- In Depth Magento Dispatch: Top Level Routers
- In Depth Magento Dispatch: Standard Router
- In Depth Magento Dispatch: Stock Routers
- In Depth Magento Dispatch: Rewrites
- In Depth Magento Dispatch: Advanced Rewrites
We’re in the middle of a series covering the various Magento sub-systems responsible for routing a URL to a particular code entry point. So far we’ve covered the general front controller architecture and four router objects that ship with the system, as well as the basics of Magento’s two request rewrite systems. Today we’ll be diving deeper into Magento’s database-based request rewrite system. You may want to bone up on parts one, two, three, and four before continuing.
Loading a Rewrite
Last time, we glossed over how a rewrite object would take the two path variables (one slashed, one non-slashed)
/foo/baz/bar.html
/foo/baz/bar.html/
and use them load a rewrite object’s data. Let’s de-gloss those details. If we look at the definition for loadByRequestPath
, (remembering that $path
is actually the array with our two string paths)
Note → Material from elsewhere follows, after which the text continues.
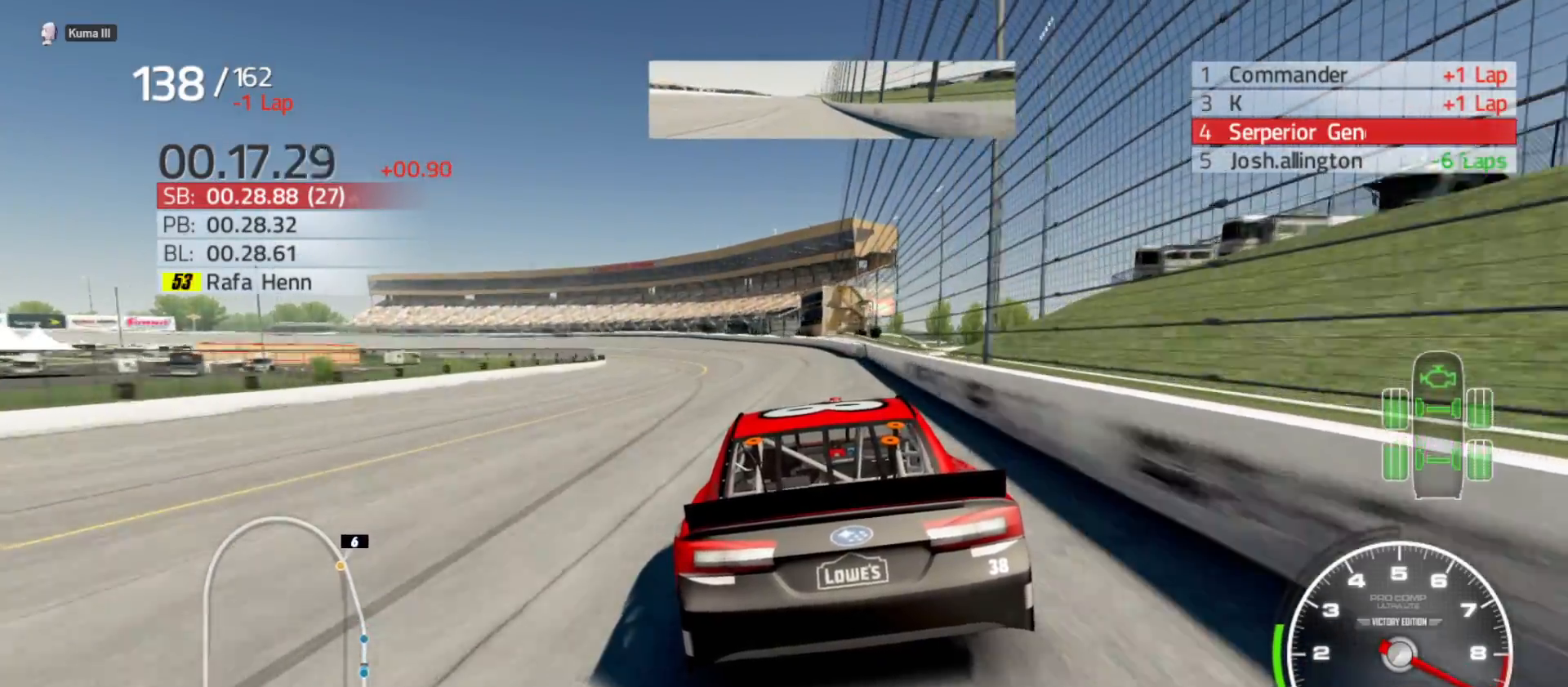
{"buttons": ["R2"], "left_stick": "left", "right_stick": "center", "events": []}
#File: app/code/core/Mage/Core/Model/Url/Rewrite.php
public function loadByRequestPath($path)
{
$this->setId(null);
$this->_getResource()->loadByRequestPath($this, $path);
$this->_afterLoad();
$this->setOrigData();
$this->_hasDataChanges = false;
return $this;
}
we see a pretty standard loading pattern. The code that ultimately does the loading is (as expected) in the resource model, in a method with the same name
$this->_getResource()->loadByRequestPath($this, $path);
The loadByRequestPath
method on the resource model ends up being a bit more complex that a standard model select SQL query, for reasons we’ll explore below.
Custom Query
The first step in loading our rewrite object is to query the database for any records that match our path values and match the current store id, (set earlier on the passed in rewrite $object
).
That’s what the first half of the loadByRequestPath
is for.
#File: app/code/core/Mage/Core/Model/Resource/Url/Rewrite.php
public function loadByRequestPath(Mage_Core_Model_Url_Rewrite $object, $path)
{
if (!is_array($path)) {
$path = array($path);
}
$pathBind = array();
foreach ($path as $key => $url) {
$pathBind['path' . $key] = $url;
}
// Form select
$adapter = $this->_getReadAdapter();
$select = $adapter->select()
->from($this->getMainTable())
->where('request_path IN (:' . implode(', :', array_flip($pathBind)) . ')')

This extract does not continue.